In the absence of a direct threat to security nation states seek to increase their own power and influence, and to minimize the influence of any dominant or potentially dominant power, known as a hegemon.

Since 1991 we have lived in an era of American hegemony. Whether or not we directly threaten a nation state or not, the inclination of lesser powers has been to commence balancing against American power, to preserve their own freedom of maneuver. These lesser or regional powers include the obvious candidates, China, Iran, North Korea and even Russia. But the list also includes our allies. The European Union, under the leadership of France and Germany seeks to lessen American influence.

The “Atlantic Union” consists entirely of democracies. Even in a post Soviet era we share mainly overlapping security interests. So why should our allies be balancing against us? Answers from abroad generally include phrases like, “American arrogance,” or “unilateral policy” or “irresponsible.” The bottom line is that nation states like humans resist limitations on their freedoms. States naturally seek to reduce the power of any state that can dominate international politics. It’s never easy being number one, even one’s friends can become resentful and jealous.

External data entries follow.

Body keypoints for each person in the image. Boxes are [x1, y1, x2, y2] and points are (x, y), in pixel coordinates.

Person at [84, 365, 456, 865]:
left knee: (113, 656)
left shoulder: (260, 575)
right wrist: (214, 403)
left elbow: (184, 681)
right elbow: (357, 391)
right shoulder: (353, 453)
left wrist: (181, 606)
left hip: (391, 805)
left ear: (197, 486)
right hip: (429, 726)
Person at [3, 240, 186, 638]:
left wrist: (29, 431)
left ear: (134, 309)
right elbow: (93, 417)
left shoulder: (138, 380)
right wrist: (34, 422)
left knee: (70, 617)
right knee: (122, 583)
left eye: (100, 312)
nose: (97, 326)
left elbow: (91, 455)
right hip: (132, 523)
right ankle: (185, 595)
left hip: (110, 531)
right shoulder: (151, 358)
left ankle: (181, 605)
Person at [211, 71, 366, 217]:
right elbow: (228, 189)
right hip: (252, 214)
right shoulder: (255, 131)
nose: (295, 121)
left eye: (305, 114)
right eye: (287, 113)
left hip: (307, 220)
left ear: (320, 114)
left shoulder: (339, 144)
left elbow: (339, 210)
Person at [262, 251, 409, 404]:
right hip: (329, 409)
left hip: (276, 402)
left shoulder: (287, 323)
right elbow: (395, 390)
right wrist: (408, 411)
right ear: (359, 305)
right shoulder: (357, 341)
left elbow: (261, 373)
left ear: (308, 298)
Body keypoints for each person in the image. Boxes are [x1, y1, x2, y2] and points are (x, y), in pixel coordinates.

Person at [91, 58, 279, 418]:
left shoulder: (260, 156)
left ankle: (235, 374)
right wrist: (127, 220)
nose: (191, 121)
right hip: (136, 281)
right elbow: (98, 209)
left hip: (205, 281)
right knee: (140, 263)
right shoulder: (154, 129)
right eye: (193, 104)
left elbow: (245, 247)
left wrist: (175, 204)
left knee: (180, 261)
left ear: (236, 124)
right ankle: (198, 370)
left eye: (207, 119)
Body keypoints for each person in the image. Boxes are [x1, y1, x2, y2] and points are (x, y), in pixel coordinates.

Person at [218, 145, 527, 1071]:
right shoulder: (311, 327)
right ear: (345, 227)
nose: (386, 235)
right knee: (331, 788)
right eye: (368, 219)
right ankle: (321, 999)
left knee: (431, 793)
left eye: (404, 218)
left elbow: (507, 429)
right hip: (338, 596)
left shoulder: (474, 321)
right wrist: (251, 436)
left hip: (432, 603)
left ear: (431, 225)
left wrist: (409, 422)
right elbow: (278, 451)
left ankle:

This also explains why Britain and the recently freed nations of eastern Europe have chosen to stand with us. They feel more threatened by nearby German and French primacy in Europe, than by America’s global ascendancy. They are in fact counterbalancing the western European mainstream.

These minor acts of balancing may indicate a significant shift in global alignments. Western Europeans, who today spend far less on defense then America don’t see threats in the same terms we do. Europeans have indicated that they no longer feel indebted to American power for their security.

Globalization theorists like Friedman and Barnett have down played classic realism with its emphasis on balancing. They assert that economic linkages between nation, globalization, and trade have reduced the likelihood of war between developed nations, and their near peers and trading partners. There may be something to the idea that nations with serious economic interdependencies are not likely to go to war. China indeed may never want to fight a war with the US. But globalization theorists need to remember that the most recent global power struggle included serious balancing efforts, but no great power war.

For almost fifty years the US and the Soviet Union waged a serious competition for global supremacy, without fighting a war. Balancing, alliances, economic competition, espionage, and other tactics were the means of fighting the cold war. While one should not expect a cold war with Europe or even China, it is best to remember the limitations of globalization. It may even be that Europe and China may wish to preserve American hegemony in the globalizing world. But if they do, they will seek to constrain that hegemony, to rein our power as tightly as possible, while at the same time trying to shape it to their own ends.

So today, knowing how important the mission against al-Quaeda and Taliban holdouts in Afghanistan is, our allies refuse to actively participate. They would rather see a powerful America stretched a little thin. By doing so they constrain our efforts in Iraq. They gain a greater voice in negotiations with Iran. A game in which they are willing to allow the Iranians more points than is in our interest. So now the Iranians too are able to balance American power, and with the complicity of our own so called allies. Who said balance of power politics are dead?